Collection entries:
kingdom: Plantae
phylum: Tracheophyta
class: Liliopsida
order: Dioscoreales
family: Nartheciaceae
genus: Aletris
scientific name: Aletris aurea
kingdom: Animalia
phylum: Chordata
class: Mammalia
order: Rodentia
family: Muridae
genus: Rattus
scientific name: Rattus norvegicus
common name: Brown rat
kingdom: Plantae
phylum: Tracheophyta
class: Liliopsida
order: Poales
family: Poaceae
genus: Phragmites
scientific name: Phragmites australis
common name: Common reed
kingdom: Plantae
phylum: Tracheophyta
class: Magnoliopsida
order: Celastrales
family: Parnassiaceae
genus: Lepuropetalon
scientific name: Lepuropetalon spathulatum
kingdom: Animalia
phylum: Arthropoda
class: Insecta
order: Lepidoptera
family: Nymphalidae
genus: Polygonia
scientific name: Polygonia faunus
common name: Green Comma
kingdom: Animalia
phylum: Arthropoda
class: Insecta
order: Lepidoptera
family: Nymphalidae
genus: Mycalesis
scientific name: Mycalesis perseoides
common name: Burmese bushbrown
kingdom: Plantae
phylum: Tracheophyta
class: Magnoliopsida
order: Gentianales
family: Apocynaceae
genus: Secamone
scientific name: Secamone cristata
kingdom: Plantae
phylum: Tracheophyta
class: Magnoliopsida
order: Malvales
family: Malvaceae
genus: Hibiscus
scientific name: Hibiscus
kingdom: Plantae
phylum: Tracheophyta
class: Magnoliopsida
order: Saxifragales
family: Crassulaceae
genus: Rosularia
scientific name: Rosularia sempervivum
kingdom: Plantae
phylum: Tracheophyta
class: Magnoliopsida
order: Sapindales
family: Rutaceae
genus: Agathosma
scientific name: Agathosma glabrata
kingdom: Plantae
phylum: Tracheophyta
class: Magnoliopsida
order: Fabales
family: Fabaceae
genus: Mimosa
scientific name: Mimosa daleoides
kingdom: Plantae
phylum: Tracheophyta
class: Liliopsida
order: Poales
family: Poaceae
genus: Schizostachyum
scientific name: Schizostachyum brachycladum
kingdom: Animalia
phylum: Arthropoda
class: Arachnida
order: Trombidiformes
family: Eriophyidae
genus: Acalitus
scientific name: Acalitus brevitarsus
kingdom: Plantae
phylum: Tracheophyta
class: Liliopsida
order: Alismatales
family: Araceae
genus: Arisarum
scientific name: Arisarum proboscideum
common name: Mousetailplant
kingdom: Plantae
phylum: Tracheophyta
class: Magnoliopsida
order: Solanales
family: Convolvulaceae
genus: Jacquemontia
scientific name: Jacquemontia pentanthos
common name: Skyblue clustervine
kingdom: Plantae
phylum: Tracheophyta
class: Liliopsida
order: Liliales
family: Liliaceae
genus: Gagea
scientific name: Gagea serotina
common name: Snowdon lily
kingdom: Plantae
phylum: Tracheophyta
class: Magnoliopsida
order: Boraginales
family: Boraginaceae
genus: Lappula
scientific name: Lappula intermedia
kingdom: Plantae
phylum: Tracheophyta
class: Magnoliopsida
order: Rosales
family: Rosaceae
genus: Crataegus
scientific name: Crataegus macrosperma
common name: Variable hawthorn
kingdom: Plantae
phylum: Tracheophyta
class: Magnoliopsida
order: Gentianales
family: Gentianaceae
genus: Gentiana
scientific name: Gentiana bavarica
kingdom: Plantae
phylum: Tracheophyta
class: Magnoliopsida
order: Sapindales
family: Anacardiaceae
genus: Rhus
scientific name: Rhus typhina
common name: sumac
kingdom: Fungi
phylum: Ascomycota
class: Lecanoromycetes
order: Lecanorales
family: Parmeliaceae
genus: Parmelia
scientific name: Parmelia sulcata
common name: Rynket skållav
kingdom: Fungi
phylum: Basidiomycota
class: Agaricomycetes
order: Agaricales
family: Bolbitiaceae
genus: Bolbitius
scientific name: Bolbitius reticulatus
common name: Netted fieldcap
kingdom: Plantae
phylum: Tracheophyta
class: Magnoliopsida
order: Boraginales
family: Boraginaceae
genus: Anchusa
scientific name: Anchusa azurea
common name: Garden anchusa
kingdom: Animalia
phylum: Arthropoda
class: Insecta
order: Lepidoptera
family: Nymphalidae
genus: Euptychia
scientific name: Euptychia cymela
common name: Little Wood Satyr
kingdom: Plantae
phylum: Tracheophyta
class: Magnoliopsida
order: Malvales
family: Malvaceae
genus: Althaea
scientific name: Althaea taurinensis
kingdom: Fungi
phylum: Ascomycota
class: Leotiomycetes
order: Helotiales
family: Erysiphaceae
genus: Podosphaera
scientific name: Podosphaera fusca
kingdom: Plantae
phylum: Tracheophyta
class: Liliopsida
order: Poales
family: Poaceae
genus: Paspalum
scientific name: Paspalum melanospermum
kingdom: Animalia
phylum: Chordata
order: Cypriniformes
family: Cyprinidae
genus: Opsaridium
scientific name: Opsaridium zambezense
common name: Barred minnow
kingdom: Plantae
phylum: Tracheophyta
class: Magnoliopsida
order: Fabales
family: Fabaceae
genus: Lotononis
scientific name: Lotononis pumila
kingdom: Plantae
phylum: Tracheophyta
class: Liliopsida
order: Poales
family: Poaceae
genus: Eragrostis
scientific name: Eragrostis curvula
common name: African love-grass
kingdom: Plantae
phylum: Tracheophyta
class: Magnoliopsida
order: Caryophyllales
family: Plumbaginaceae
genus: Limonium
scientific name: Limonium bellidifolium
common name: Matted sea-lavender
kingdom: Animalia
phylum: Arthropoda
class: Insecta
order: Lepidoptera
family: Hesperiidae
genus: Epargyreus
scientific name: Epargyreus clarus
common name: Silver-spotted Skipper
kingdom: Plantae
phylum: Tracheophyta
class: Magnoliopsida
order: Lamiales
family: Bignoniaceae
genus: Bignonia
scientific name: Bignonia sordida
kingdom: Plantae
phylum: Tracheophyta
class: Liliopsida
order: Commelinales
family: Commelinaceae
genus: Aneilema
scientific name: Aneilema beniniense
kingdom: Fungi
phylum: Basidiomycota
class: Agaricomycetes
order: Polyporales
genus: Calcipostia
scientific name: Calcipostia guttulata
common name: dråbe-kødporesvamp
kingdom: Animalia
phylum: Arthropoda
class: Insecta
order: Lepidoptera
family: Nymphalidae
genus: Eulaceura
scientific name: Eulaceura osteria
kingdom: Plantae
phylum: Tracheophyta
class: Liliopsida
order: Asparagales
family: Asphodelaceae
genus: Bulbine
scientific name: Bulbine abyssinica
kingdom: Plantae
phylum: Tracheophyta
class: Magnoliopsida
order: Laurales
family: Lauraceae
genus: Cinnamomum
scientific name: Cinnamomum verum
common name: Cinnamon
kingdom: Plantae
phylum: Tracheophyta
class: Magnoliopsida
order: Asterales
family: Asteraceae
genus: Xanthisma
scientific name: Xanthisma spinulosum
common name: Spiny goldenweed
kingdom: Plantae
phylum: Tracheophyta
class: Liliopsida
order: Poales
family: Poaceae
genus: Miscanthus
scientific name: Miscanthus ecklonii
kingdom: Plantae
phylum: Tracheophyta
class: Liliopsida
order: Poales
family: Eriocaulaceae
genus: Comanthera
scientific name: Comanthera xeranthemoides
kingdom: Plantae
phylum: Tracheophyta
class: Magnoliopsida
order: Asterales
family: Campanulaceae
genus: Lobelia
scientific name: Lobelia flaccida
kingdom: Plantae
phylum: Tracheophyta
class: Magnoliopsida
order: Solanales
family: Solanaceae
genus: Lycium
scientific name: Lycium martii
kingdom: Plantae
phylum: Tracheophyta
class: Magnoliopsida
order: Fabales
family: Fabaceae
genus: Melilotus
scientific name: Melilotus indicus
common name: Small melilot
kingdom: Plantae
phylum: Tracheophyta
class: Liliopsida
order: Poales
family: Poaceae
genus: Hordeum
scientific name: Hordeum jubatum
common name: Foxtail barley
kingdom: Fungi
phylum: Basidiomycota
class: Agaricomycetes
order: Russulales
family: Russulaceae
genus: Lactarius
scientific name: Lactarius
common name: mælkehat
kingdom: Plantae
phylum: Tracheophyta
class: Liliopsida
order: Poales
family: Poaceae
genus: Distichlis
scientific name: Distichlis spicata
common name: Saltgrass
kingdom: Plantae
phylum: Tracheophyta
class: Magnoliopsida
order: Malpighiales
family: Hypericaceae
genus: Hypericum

__PROBLEM DESCRIPTION__. Copy the lines above verbatim, beginning with the first line of the rows and continuing through the line that contains "order: Celastrales".

__SOLUTION TO THIS PROBLEM__.
kingdom: Plantae
phylum: Tracheophyta
class: Liliopsida
order: Dioscoreales
family: Nartheciaceae
genus: Aletris
scientific name: Aletris aurea
kingdom: Animalia
phylum: Chordata
class: Mammalia
order: Rodentia
family: Muridae
genus: Rattus
scientific name: Rattus norvegicus
common name: Brown rat
kingdom: Plantae
phylum: Tracheophyta
class: Liliopsida
order: Poales
family: Poaceae
genus: Phragmites
scientific name: Phragmites australis
common name: Common reed
kingdom: Plantae
phylum: Tracheophyta
class: Magnoliopsida
order: Celastrales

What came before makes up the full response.